Fannie Stinson, widow of Nathaniel Stinson, who originated the fair idea and in whose honor it was named this year, bustled about the cavernous armory complex, tying up loose ends and answering endless questions in her role as information coordinator. After a quick visit to one job information booth to deliver materials, she looked about her and seemed to marvel at the cacophony, the busyness of youngsters seeking and getting advice on matters that could directly influence their future.
"Our first interest is helping the students get the information they need to prepare them for an occupation they can bring their talents to," she said.
Nathaniel Stinson, like his fellow Prometheans, was a member of the 2515th Army Specialized Training Program and stationed at Howard University in 1943, the year the club was formed. After the war the returning veterans vowed to direct their efforts toward civic betterment in the areas of education, health, and youth activities. Stinson proposed the Career Awareness Fair in the late 1970s. Two years after introducing it to the community, he died.
"The school system has now institutionalized our activity as a part of its program," said Friason G. Travis, chairperson of the fair's activities. During kick-off festivities last Tuesday evening, Mayor Marion Barry, School Board President David Eaton and Schools Superintendent Floretta D. McKenzie expressed high praise for the program.

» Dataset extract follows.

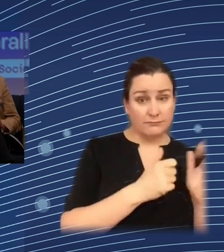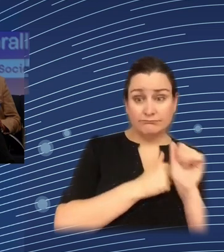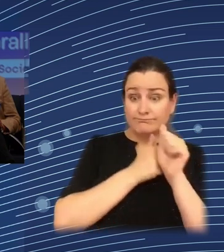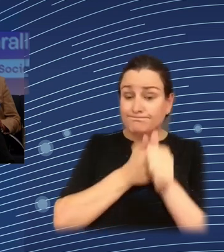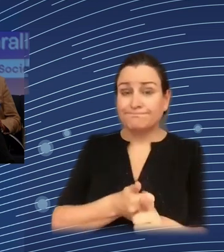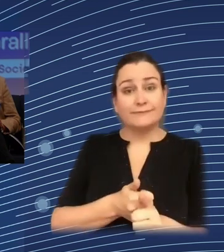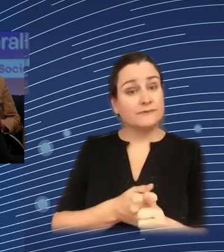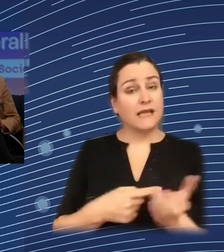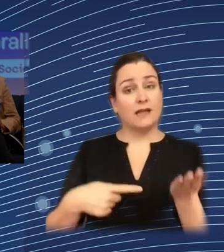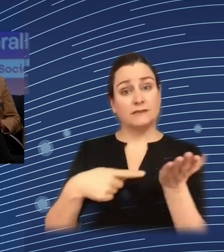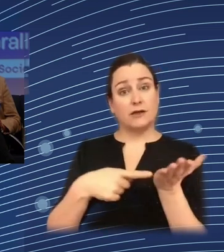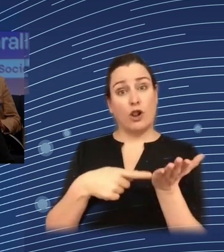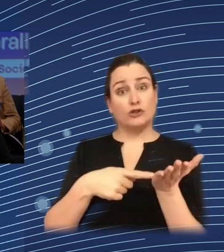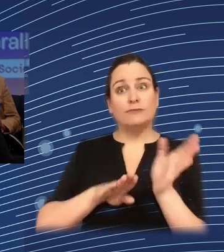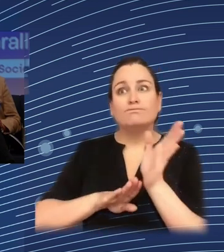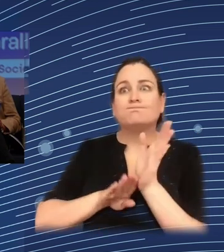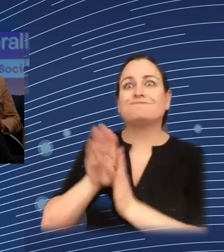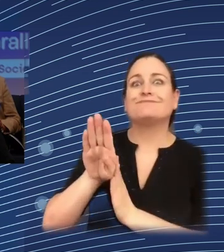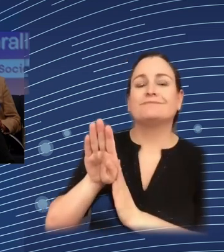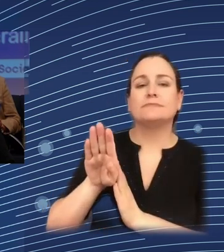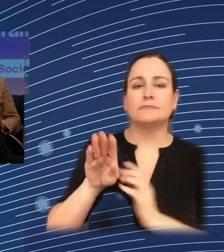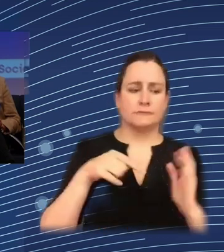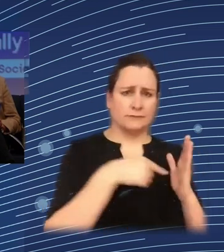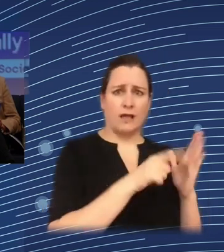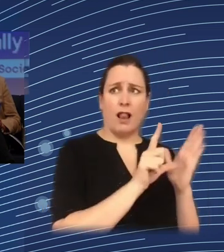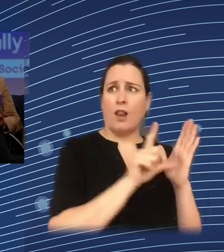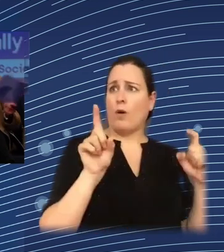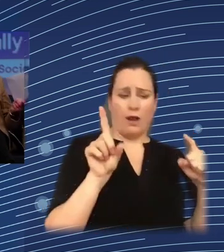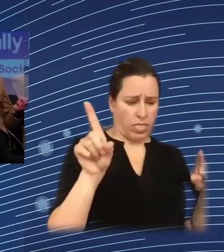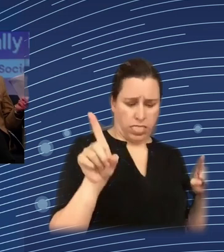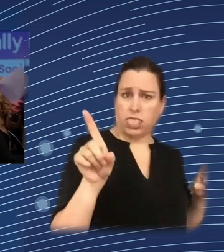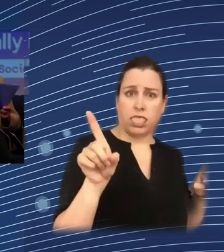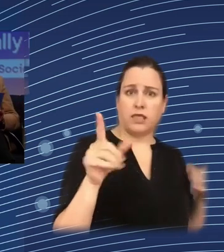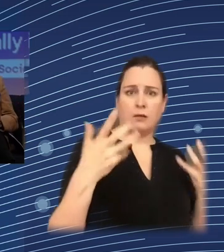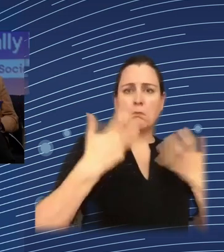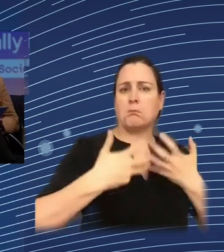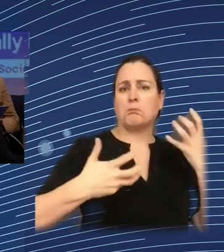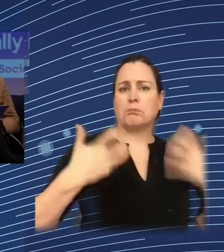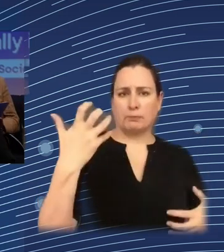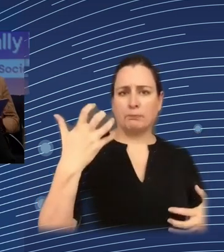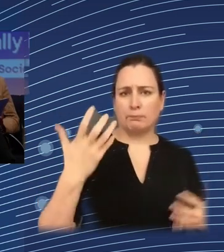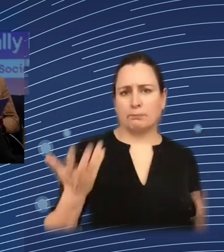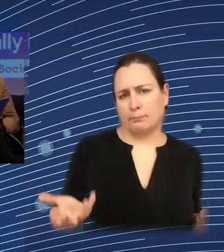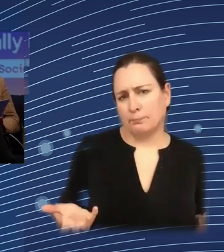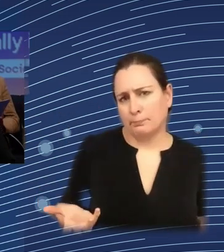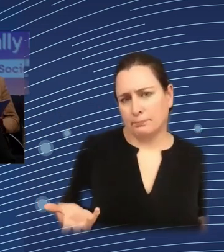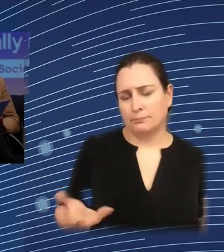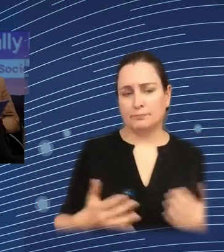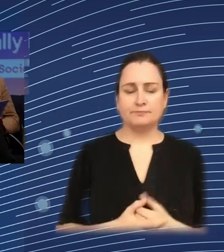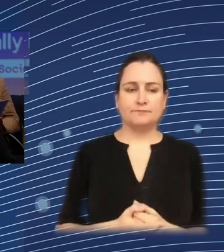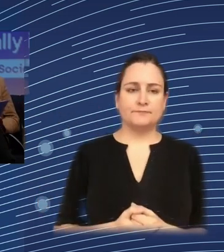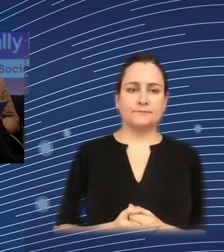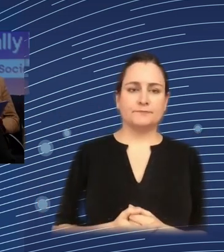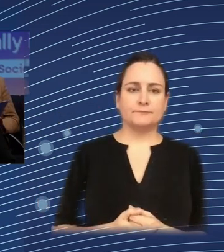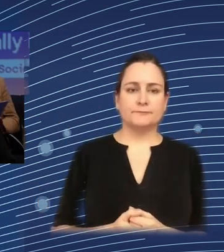rapidly especially in the world world world of work so we heard it before and i'm sure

The school system provided transportation to the fair for the students and staffed some booths with teachers who are experts in various career fields.

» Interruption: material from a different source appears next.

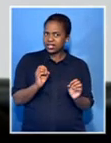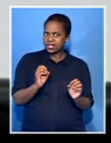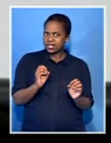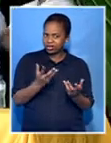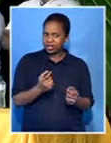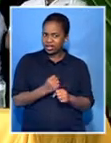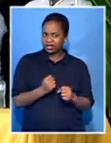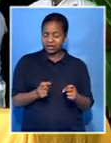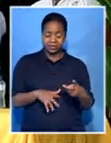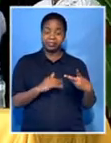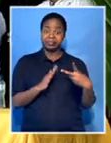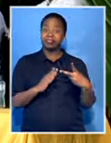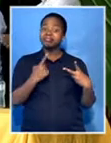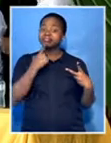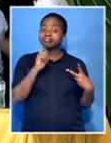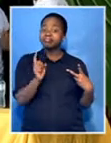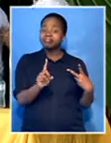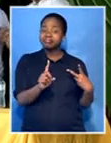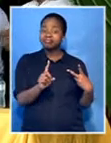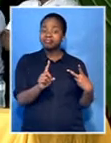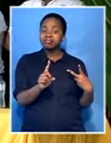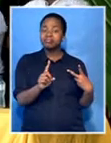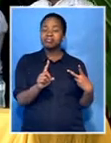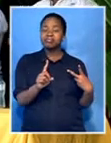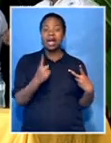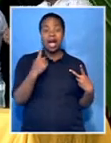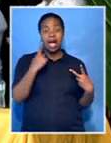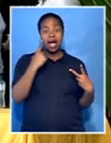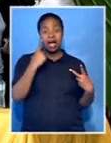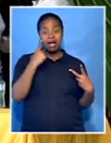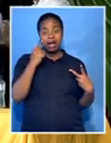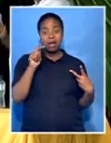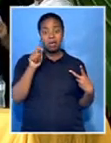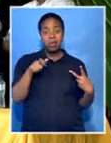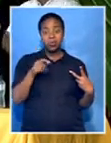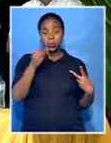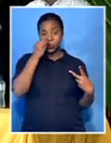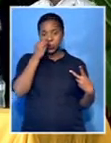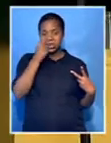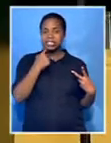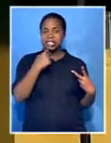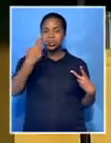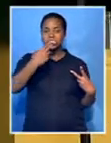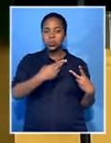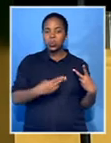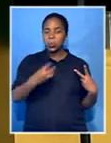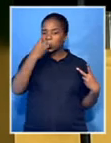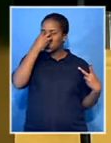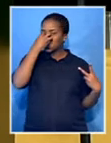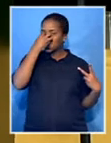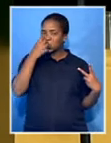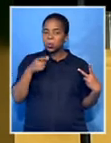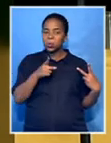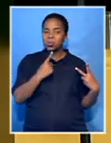minutes. The second complaint is against eyewitness news. It relates to a cartoon that depicts the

But the costs of the fair rest on the backs of the Prometheans. According to Travis, money is raised by charging exhibitors $325 each for floor space, and advertisers pay $200 for displays in the program book.
"It gets harder and harder every year to get the money we need to put this on," said Travis.
Leslie Bentley, 15, a ninth-grader at Johnson Junior High School, pelted art teacher Joyce Harrod with questions. Harrod, who manned the advertising, painting and drawing booth, said all the students who approached her were equally enthusiastic.
Bridgette Commock, 14, of Paul Junior High, is intent upon pursuing a nursing career. "I found out more here than anywhere else about what I need to do to become a nurse," she said, clutching a handful of literature and hand-written notes.
Wendell Dixon, 14, of Taft Junior High, was busy gathering materials and asking questions at the pharmacy exhibit. Said Dixon: "This is it. This what I want."
Students moved in groups as they strolled by or lingered at booths featuring information, slides and demonstrations on surveying, hotel-restaurant management, motion picture projection, computer programming and many more occupations.
The Prometheans have established career awareness fairs in eight other areas of the country. "It's hard work rounding everybody up to participate, but we need positive role models and information to combat the negative factors in our community," said Travis.